Exercise description - The reply has to contain each record exactly as written.

Data supplied -
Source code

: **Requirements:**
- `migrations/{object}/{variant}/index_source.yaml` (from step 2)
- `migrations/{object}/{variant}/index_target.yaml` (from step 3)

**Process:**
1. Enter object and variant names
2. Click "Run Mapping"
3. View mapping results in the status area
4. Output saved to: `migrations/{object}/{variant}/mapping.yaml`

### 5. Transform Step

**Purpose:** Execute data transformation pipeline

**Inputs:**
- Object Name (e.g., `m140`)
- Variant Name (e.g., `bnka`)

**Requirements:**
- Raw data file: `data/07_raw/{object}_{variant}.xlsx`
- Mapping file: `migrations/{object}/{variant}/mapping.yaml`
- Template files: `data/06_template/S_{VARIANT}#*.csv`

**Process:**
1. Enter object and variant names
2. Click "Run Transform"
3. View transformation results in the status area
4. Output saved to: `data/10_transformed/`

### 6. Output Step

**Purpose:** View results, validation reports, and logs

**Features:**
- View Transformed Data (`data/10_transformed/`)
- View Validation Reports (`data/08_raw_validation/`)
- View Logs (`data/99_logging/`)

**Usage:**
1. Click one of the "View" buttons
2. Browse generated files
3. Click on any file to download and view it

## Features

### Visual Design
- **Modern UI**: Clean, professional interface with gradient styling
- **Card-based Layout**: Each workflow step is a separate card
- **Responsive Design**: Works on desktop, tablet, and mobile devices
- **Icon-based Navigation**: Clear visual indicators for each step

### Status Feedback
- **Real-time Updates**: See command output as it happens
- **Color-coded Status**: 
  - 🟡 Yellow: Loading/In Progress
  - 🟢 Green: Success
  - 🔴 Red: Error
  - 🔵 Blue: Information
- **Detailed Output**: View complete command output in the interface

Answer section -
Source code

: **Requirements:**
- `migrations/{object}/{variant}/index_source.yaml` (from step 2)
- `migrations/{object}/{variant}/index_target.yaml` (from step 3)

**Process:**
1. Enter object and variant names
2. Click "Run Mapping"
3. View mapping results in the status area
4. Output saved to: `migrations/{object}/{variant}/mapping.yaml`

### 5. Transform Step

**Purpose:** Execute data transformation pipeline

**Inputs:**
- Object Name (e.g., `m140`)
- Variant Name (e.g., `bnka`)

**Requirements:**
- Raw data file: `data/07_raw/{object}_{variant}.xlsx`
- Mapping file: `migrations/{object}/{variant}/mapping.yaml`
- Template files: `data/06_template/S_{VARIANT}#*.csv`

**Process:**
1. Enter object and variant names
2. Click "Run Transform"
3. View transformation results in the status area
4. Output saved to: `data/10_transformed/`

### 6. Output Step

**Purpose:** View results, validation reports, and logs

**Features:**
- View Transformed Data (`data/10_transformed/`)
- View Validation Reports (`data/08_raw_validation/`)
- View Logs (`data/99_logging/`)

**Usage:**
1. Click one of the "View" buttons
2. Browse generated files
3. Click on any file to download and view it

## Features

### Visual Design
- **Modern UI**: Clean, professional interface with gradient styling
- **Card-based Layout**: Each workflow step is a separate card
- **Responsive Design**: Works on desktop, tablet, and mobile devices
- **Icon-based Navigation**: Clear visual indicators for each step

### Status Feedback
- **Real-time Updates**: See command output as it happens
- **Color-coded Status**: 
  - 🟡 Yellow: Loading/In Progress
  - 🟢 Green: Success
  - 🔴 Red: Error
  - 🔵 Blue: Information
- **Detailed Output**: View complete command output in the interface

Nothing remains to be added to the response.